EXERCISE REQUIREMENTS: In the passage on the mike tool, write out everything from "pip install mike" down to "it's still accessible.)".

TEXT EXCERPT:

While mike is flexible, it's optimized around putting your docs in a <major>.<minor> directory, with optional aliases (e.g. latest or dev) to particularly notable versions. This makes it easy to make permalinks to whatever version of the documentation you want to direct people to.

How It Works

mike works by creating a new Git commit on your gh-pages branch every time you deploy a new version of your docs using mike deploy (or other mike subcommands that change your gh-pages branch). When deploying a particular version, previously-deployed docs for that version are erased and overwritten, but docs for other versions remain untouched.


Like most Python projects, mike uses setuptools, so installation is what you might expect:

pip install mike

Once you've installed mike, you might also want to set up shell-completion for it. If you have shtab installed, you can do this with mike generate-completion, which will print the shell-completion code for your shell. For more details on how to set this up, consult shtab's documentation.


Before Using mike

Before using mike for the first time, you may want to use mike delete --all to delete any old documentation on your gh-pages branch before building your new versioned docs. (If you prefer, you can also manually move your old documentation to a subdirectory of your gh-pages branch so that it's still accessible.)


To help integrate into the MkDocs build process, mike uses an MkDocs plugin. This plugin is added by default when building your documentation with mike, but by adding it explicitly to your mkdocs.yml file, you can configure how the plugin works. The plugin adds a version selector to supported themes as well as updating the site_url (if you set it) to point to the version of the docs that are being built:

  - mike:
      # These fields are all optional; the defaults are as below...
      alias_type: symlink
      redirect_template: null
      deploy_prefix: ''
      canonical_version: null
      version_selector: true
      css_dir: css
      javascript_dir: js
  • alias_type: The method to create aliases; one of:
    • symlink: Create a symbolic link from the alias to the base directory of the documentation
    • redirect: Create an HTML redirect for each page of the documentation
    • copy: Copy all the files of the documentation to the alias's path
  • redirect_template: The template file to use when creating HTML redirects; if null, use the default template
  • deploy_prefix: The root directory to put the generated docs in; this can be useful if you'd like to have other pages at the root of your site, or to host multiple, independently-versioned sets of docs side by side
  • canonical_version: The "canonical" version to use for the documentation, useful for telling search engines what pages to prefer (e.g. latest if you've defined that as an alias that always points to the latest release); if null, mike will use the version specified via mike deploy
  • version_selector: True if the version selector should be shown on pages; false otherwise
  • css_dir: The directory to place the version selector's CSS
  • javascript_dir: The directory to place the version selector's Javascript

Building Your Docs

mike is designed to produce one version of your docs at a time. That way, you can easily deploy a new version without touching any older versions of your docs; this can be especially important if your old docs are no longer buildable with the newest version of MkDocs (or if they weren't built with MkDocs at all!). To deploy the current version of your docs, simply run:

mike deploy [version]

Where [version] is the current version of your project, represented however you like (I recommend using [major].[minor] and excluding the patch number). You can also pass aliases to the deploy command to host a particularly-relevant version of your docs somewhere special (e.g. latest):

mike deploy [version] [alias]...

[Records from a dataset]
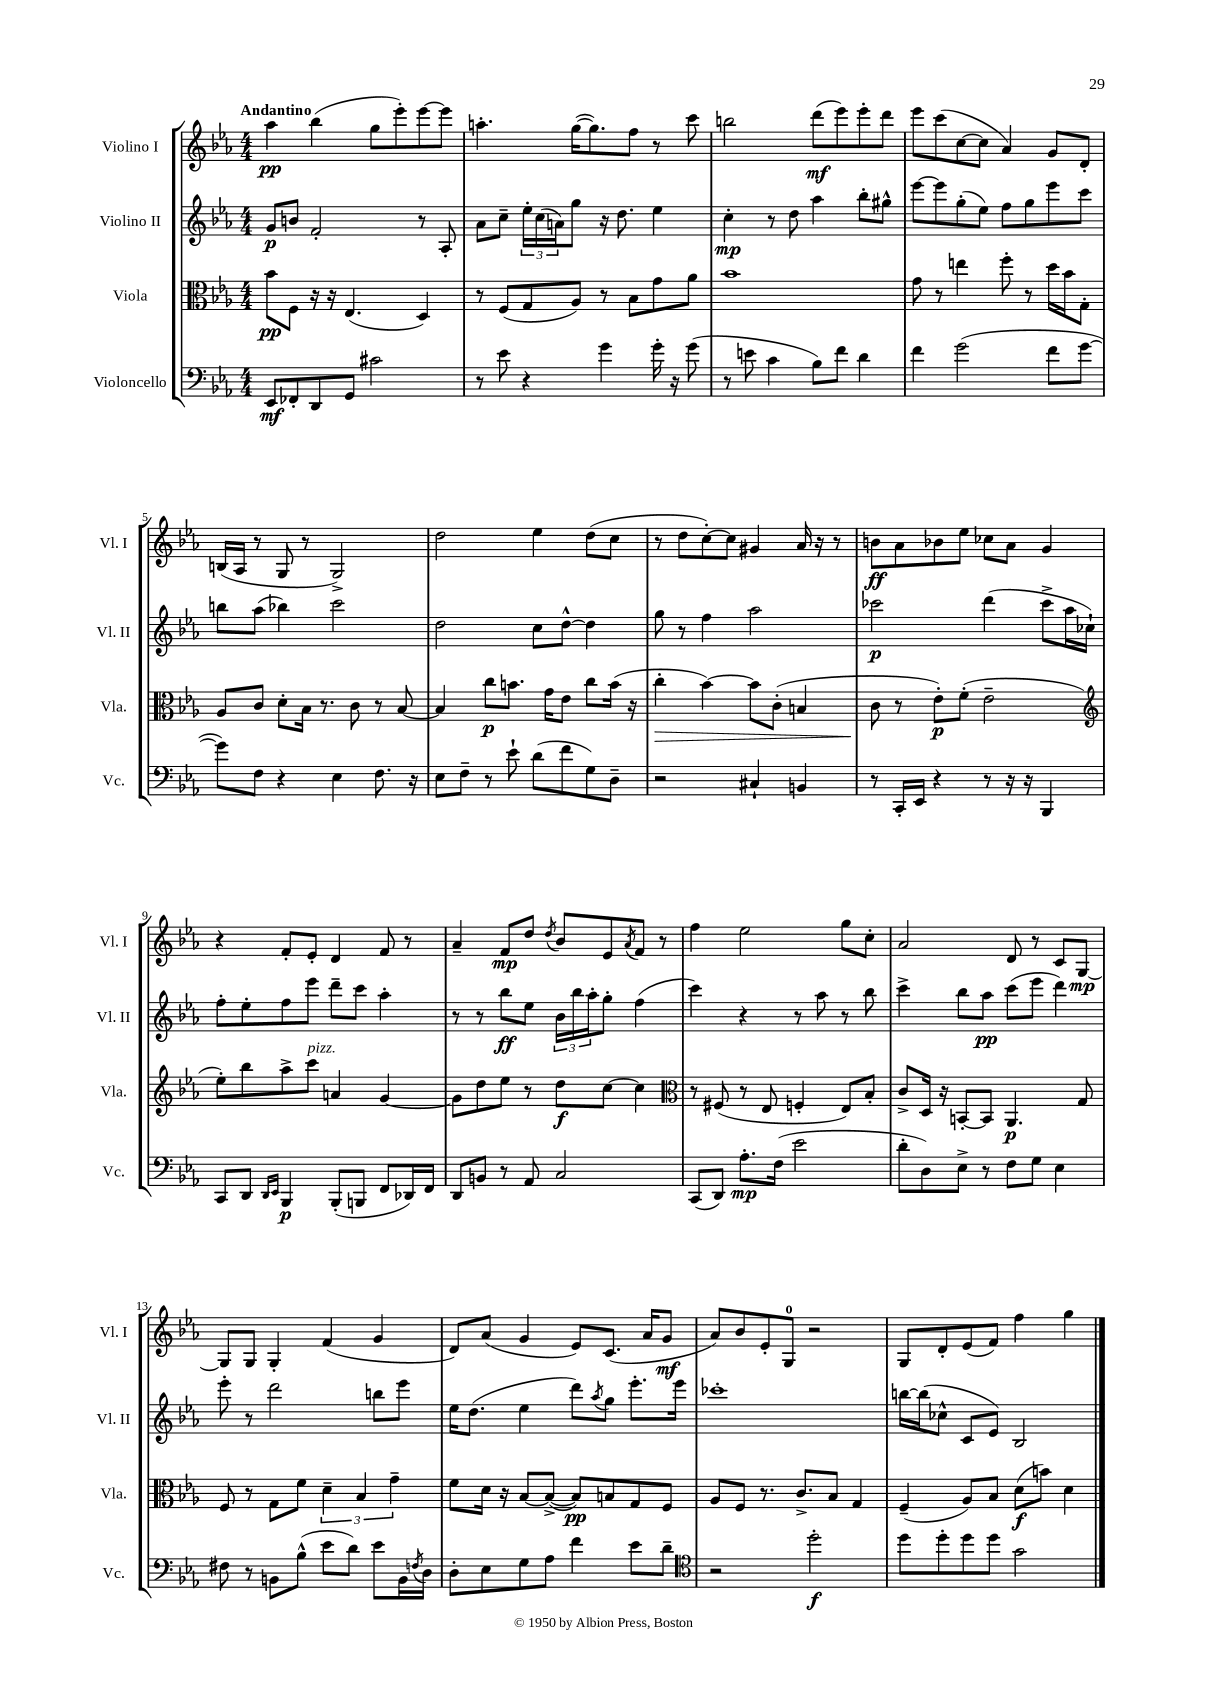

**kern	**kern	**kern	**kern
*staff4	*staff3	*staff2	*staff1
*clefF4	*clefC3	*clefG2	*clefG2
*k[b-e-a-]	*k[b-e-a-]	*k[b-e-a-]	*k[b-e-a-]
*M4/4	*M4/4	*M4/4	*M4/4
8EE-	8b-	8g	4aa-
8FF-'	8F	8b	.
8DD	16r	2f'	(4bb-
.	16r	.	.
8GG	(4.E-	.	.
2c#	.	.	8gg
.	.	.	8eee-')
.	4D)	8r	[8eee-
.	.	8A-'	8eee-]
=	=	=	=
8r	8r	8a-	4.aa'
8e-	(8F	8cc~	.
4r	8G	24ee-'	.
.	.	(24cc	.
.	.	24a)	.
.	8A-)	8gg	([16gg
.	.	.	8.gg])
4g	8r	16r	.
.	.	8.dd	.
.	8B-	.	8ff
16g'	8g	4ee-	8r
16r	.	.	.
(8g	8a-	.	8ccc
=	=	=	=
8r	1b-	4cc'	2bb
8e	.	.	.
4c	.	8r	.
.	.	8dd	.
8B-)	.	4aa-	(8ddd
8f	.	.	8eee-)
4d	.	8bb-'	8eee-'
.	.	8gg#^^	8ddd
=	=	=	=
4f	8g	[8eee-	8eee-
.	8r	8eee-]	(8ccc
(2g	4ee	(8gg'	[8cc
.	.	8ee-)	8cc]
.	8ff'	8ff	4a-)
.	8r	8gg	.
8f	16dd	8eee-	8g
.	16b-	.	.
[8g	8G'	8ccc	8d'
=	=	=	=
8g])	8A-	8bb	(16B
.	.	.	16A-
8F	8c	(8aa-	8r
4r	8d'	4bb-)	8G
.	16B-	.	8r
.	8.r	.	.
4E-	.	2ccc	2G^)
.	8c	.	.
8.F	8r	.	.
.	[8B-	.	.
16r	.	.	.
=	=	=	=
8E-	4B-]	2dd	2dd
8F~	.	.	.
8r	8cc	.	.
8e-`	8.b	.	.
(8d	.	8cc	4ee-
.	16g	.	.
8f	8e-	[8dd^^	.
8G)	8cc	4dd]	(8dd
8D~	(16b	.	8cc
.	16r	.	.
=	=	=	=
2r	4cc'	8gg	8r
.	.	8r	8dd
.	[4b-)	4ff	[8cc')
.	.	.	8cc]
4C#`	8b-]	2aa-	4g#
.	(8c'	.	.
4BB	4B	.	16a-
.	.	.	16r
.	.	.	8r
=	=	=	=
8r	8c	2ccc-	8b
16CC'	8r	.	8a-
16EE-	.	.	.
4r	8e-')	.	8b-
.	(8f'	.	8ee-
8r	2e-~	(4ddd	8cc-
16r	.	.	8a-
16r	.	.	.
4BBB-	.	8ccc-^	4g
.	.	16aa-	.
.	.	16cc-`)	.
=	=	=	=
*	*clefG2	*	*
8CC	8ee-')	8ff'	4r
8DD	8bb-	8ee-'	.
16qqDD	.	.	.
16qqEE-	.	.	.
4BBB-	8aa-^	8ff	8f'
.	8ccc	8eee-	8e-'
(8BBB-'	4a	8ddd~	4d
8BBB	.	8ccc	.
8FF	[4g	4aa-'	8f
16DD-)	.	.	8r
16FF	.	.	.
=	=	=	=
8DD	8g]	8r	4a-~
8BB	8dd	8r	.
8r	8ee-	8bb-	8f
8AA-	8r	8ee-	8dd
.	.	.	8qdd
2C	8dd	24b-	8b-
.	.	24bb-	.
.	.	24aa-'	.
.	[8cc	8gg'	8e-
.	.	.	8qa-
.	4cc]	(4ff	8f
.	.	.	8r
=	=	=	=
*	*clefC3	*	*
(8CC	8r	4ccc)	4ff
8DD)	(8F#	.	.
8.A-'	8r	4r	2ee-
.	8E-	.	.
(16F	.	.	.
2e-	4F'	8r	.
.	.	8aa-	.
.	8E-)	8r	8gg
.	8B-'	8bb-	8cc'
=	=	=	=
8d'	8c^	4ccc^	2a-
8D)	16D	.	.
.	16r	.	.
8E-^	[8BB'	8bb-	.
8r	8BB]	8aa-	.
8F	4.AA-	(8ccc	8d
8G	.	8eee-	8r
4E-	.	4ddd)	8c
.	8G	.	[8G
=	=	=	=
8F#	8F	8eee-'	8G]
8r	8r	8r	8G
8BB	8G	2ddd	4G'
(8B-^^	8f	.	.
8e-	6d~	.	(4f
8d)	.	.	.
.	6B-	.	.
8e-	.	8bb	4g
.	6g~	.	.
16BB	.	8eee-	.
8qF	.	.	.
16D	.	.	.
=	=	=	=
8D'	8f	16ee-	8d)
.	.	(8.dd	.
8E-	16d	.	(8a-
.	16r	.	.
8G	[8B-	4ee-	4g
8A-	(8B-^_	.	.
4f	8B-])	8ddd)	8e-)
.	.	8qaa-	.
.	8B	8gg	(8.c
8e-	8G	8.eee-'	.
.	.	.	16a-
8d~	8F	.	8g
.	.	16eee-	.
=	=	=	=
*clefC4	*	*	*
2r	8A-	1ccc-'	8a-)
.	8F	.	8b-
.	8.r	.	8e-'
.	.	.	8G
.	8.c^	.	.
2dd'	.	.	2r
.	8B-	.	.
.	4G	.	.
=	=	=	=
8dd	(4F~	[16bb	8G
.	.	(16bb]	.
8dd'	.	8cc-^^	8d'
8dd	8A-)	8c	(8e-
8dd	8B-	8e-)	8f)
2g	(8d	2B-	4ff
.	8b)	.	.
.	4d	.	4gg
==	==	==	==
*-	*-	*-	*-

EXERCISE ANSWER:
pip install mike

Once you've installed mike, you might also want to set up shell-completion for it. If you have shtab installed, you can do this with mike generate-completion, which will print the shell-completion code for your shell. For more details on how to set this up, consult shtab's documentation.


Before Using mike

Before using mike for the first time, you may want to use mike delete --all to delete any old documentation on your gh-pages branch before building your new versioned docs. (If you prefer, you can also manually move your old documentation to a subdirectory of your gh-pages branch so that it's still accessible.)